Título: A cartada
Autor: Tereza Cruvinel
Fonte: O Globo, 15/11/2005, O País, p. 2
O presidente Lula e o ministro Palocci voltaram a se falar ontem, por telefone. Agora, todas as fichas estão apostadas no êxito do esforço que fará o ministro para restaurar a credibilidade e dissociar-se de antigos auxiliares na exposição do dia 22 à Comissão de Assuntos Econômicos (CAE) do Senado. Por isso, é bastante provável que ele não compareça amanhã à comissão especial da Câmara que analisa a emenda do Fundeb.
Seria uma espécie de descortesia com o Senado, com o que já foi combinado, o comparecimento à CAE como uma vacina para evitar sua convocação pela CPI dos Bingos, a que tudo pode. O adiamento da agenda desta quarta-feira deve ser negociado com a comissão do Fundeb, possivelmente pelo presidente da Casa, Aldo Rebelo.
No mercado entende-se que Lula demorou a sair em defesa de Palocci, depois da entrevista crítica da ministra Dilma Rousseff, e que mesmo a nota de sábado, reiterando sua permanência e a continuidade da política econômica, veio com atraso. Mas é certo que, se vacilou antes, Lula agora está jogando tudo para preservá-lo no cargo. Embora não se deva esperar dele qualquer reprimenda pública à ministra. O acerto de ponteiros ficará mesmo na conversa que tiveram a três na semana passada.
A CAE é uma das comissões mais influentes do Senado e tudo ali costuma acontecer sob uma aura de sobriedade que não existe nas CPIs, muito menos na dos Bingos, onde as inquirições têm sido duras, pontuadas até pelo escárnio diante da desfaçatez de alguns depoentes. Já se criou ali uma cultura de delegacia. Na CAE, Palocci pode enfrentar um ou outro oposicionista mais agressivo. O mais provável, entretanto, é que tenha condições de fazer uma exposição serena, que ouça perguntas pertinentes e seja tratado com a reverência devida ao cargo. Saindo-se ileso, terá condições de ficar, ainda que com uma trinca no cristal da imagem. Mas se levar chumbo grosso e sair chamuscado, pelo que se ouve de auxiliares, é pouco provável que vá sujeitar-se a depor na CPI dos Bingos. Um ministro da Fazenda sentado naquele banco seria uma situação desconfortável para o próprio, nociva para o governo e talvez danosa para economia - por mais que ela tenha resistido ao furacão político.

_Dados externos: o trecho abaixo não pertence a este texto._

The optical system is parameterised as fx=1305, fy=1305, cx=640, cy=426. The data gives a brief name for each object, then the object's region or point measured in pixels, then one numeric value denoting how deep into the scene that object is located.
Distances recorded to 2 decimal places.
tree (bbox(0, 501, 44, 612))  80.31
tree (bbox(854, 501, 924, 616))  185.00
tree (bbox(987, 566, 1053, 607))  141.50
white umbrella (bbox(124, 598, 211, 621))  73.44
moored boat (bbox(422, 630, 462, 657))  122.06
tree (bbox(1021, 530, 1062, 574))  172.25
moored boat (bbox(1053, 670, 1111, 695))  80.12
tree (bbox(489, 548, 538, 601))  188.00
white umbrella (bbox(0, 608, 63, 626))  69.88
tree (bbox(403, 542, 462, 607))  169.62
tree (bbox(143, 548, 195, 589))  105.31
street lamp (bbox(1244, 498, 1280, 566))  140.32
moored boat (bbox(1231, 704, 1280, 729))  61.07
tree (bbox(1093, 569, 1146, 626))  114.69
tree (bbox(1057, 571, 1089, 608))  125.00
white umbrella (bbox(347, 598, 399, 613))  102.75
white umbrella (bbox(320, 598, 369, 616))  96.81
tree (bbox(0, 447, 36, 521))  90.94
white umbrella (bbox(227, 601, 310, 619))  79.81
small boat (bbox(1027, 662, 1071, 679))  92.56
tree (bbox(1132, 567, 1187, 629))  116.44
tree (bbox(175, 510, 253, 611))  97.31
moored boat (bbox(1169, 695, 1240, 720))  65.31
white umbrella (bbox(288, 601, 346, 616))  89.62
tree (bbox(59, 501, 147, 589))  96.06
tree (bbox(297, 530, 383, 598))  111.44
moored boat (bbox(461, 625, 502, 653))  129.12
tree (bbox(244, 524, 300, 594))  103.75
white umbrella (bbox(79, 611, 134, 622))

Fala-se numa exposição de Palocci ao plenário do Senado. É pouco provável que isso seja acertado. O último ministro que aceitou prestar contas ao plenário ouviu ali um repto do senador Pedro Simon para que se demitisse. E o fez logo a seguir. Foi Mendonça de Barros, no governo FH, depois do escândalo das fitas do BNDES sobre a privatização das telefônicas. O plenário tem uma solenidade própria, que confere alta gravidade a tudo o que ocorre ali. É assim em qualquer Parlamento.
Até lá, vai se continuar falando de Palocci. Serão dias sensíveis para o mercado. Ontem mesmo os indicadores se moveram, ainda que ligeiramente. E os discursos continuarão desencontrados. No PT, alguns rojões de fogo amigo. Agora foram as cobranças do senador Suplicy. E na oposição, discursos heterogêneos. Ontem, tivemos o líder da minoria, José Carlos Aleluia, do PFL, dizendo que há uma conspiração para desestabilizar o ministro, mas vinda do PT, e não da oposição. Em outra linha, o senador tucano Antero Paes de Barros pedia a cabeça do ministro, afirmando ter ele perdido as condições morais para continuar no cargo.